Tuesday, June 27, 2006


Over the past few weeks we have created a large number of signatures:

Current stats:
Spam signatures - 2022
Spam image signatures - 3417



At July 10, 2006 2:48 AM, Blogger Rob McEwen said...

Hi. I appreciate what you are trying to do... and I did fill out the sign-up form to participate.

But in my testing, I've discovered that about your 3,000+ signatures, only about 5 of these are effective.... but don't get me wrong... those 5 MD5 sigs are VERY effective.

I don't mean to "poor cold water" on your idea... but the basic problem is that just about every single stock image spam is now sent by bots which manipulate the images for EACH INDIVIDUAL e-mail... rendering each with it's own unique MD5 checksum.

Therefore, running MD5s from these is a complete waste of time and resources because you'll never see that same image in a subsequent spam.

However, in contrast, there are several series of "pill" spams out there which DO use the SAME exact image over the course of several days or weeks... and, yes, your system **is** VERY effective against these.

The upside to all of this is simply that if one were to run an instance of ClamAV with ONLY a handful of MD5 definitions (and with its regular virus defs purposely omitted), the load time and scan time is practically zero... making this a very effective and efficient filter against these series of pill spams I mentioned.

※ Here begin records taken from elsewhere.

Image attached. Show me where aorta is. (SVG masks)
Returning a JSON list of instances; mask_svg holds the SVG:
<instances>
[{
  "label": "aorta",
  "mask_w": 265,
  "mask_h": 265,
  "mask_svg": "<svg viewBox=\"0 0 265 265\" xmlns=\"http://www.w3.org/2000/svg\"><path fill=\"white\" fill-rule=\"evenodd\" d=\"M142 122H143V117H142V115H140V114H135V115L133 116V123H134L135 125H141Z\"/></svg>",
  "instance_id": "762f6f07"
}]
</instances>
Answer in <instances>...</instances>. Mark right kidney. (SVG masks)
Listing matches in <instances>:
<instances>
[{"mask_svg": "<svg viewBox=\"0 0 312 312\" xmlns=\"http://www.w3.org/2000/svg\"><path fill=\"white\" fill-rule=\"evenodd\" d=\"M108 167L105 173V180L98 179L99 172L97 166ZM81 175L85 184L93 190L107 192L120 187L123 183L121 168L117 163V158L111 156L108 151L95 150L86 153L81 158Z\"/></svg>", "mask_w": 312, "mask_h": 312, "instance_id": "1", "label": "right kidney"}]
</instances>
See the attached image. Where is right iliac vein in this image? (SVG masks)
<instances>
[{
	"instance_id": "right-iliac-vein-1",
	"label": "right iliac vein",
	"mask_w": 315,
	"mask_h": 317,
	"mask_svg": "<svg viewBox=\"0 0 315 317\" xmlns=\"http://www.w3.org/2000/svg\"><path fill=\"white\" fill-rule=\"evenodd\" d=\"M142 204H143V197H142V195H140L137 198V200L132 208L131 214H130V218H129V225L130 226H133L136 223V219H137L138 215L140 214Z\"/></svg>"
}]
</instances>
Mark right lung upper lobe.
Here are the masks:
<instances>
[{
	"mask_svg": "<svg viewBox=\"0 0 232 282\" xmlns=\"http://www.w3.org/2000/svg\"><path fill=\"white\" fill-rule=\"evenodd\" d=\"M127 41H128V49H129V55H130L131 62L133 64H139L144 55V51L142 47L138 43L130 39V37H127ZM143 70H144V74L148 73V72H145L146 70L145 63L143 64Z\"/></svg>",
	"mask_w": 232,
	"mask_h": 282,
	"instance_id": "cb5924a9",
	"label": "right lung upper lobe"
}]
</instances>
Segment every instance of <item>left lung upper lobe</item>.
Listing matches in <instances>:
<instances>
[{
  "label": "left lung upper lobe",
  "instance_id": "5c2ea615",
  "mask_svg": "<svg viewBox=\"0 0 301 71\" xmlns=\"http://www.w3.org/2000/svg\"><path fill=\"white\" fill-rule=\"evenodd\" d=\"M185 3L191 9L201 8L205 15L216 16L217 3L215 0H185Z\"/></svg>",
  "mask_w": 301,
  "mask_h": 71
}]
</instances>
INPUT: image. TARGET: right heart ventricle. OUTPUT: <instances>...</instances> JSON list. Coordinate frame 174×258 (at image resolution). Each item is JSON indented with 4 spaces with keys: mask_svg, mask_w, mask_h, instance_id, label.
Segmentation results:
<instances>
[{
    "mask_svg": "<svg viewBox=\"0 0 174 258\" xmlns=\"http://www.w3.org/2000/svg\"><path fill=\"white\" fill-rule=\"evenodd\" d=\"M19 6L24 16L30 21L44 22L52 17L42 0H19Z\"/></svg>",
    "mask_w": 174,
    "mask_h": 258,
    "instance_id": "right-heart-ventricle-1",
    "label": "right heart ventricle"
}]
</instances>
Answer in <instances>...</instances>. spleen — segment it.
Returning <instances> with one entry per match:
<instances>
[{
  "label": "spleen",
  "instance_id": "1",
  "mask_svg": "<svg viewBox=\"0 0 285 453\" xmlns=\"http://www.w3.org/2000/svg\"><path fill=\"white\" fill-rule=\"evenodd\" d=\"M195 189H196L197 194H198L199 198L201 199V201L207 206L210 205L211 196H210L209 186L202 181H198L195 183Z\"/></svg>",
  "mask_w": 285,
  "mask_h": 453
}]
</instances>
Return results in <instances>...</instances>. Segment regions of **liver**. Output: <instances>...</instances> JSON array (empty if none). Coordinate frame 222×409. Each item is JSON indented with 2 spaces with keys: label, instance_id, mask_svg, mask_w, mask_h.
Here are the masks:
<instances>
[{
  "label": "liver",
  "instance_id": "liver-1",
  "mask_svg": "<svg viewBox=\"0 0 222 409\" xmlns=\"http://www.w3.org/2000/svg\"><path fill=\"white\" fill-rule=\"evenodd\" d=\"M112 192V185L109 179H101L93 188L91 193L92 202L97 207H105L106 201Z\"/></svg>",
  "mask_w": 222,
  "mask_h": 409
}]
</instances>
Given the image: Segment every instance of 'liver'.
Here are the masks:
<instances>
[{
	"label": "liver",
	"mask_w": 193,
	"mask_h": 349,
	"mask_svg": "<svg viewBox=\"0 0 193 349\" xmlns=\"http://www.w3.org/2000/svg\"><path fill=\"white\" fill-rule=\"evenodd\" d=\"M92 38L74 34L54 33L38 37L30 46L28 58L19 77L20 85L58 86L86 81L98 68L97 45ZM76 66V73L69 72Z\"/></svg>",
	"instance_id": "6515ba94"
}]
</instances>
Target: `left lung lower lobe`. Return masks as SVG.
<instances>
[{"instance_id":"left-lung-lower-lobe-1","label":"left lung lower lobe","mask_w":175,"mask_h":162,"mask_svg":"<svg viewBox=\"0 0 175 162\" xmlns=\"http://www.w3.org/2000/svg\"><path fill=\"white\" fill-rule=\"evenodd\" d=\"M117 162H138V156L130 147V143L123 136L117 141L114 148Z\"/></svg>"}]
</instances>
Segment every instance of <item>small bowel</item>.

To double-check all of this, I suggest that you find some way of discovering **which** rules "hit" subsequent spams and prune out the ones that don't "hit" a single spam within X number of days. I think you are going to surprised how few rules survive.

Rob McEwen

At September 12, 2006 11:36 AM, Blogger MSRBL said...

We get feedback through people submitting "virus notifications" on the MSRBL site, but currently we don’t have enough people submitting to cut down the numbers reliably without losing signatures that are working for other people.

I do understand that a large number of spam images contain random content and these create "wasted" md5 entries in the database, but I prefer to have these entries on the off chance they are used again (which I have seen).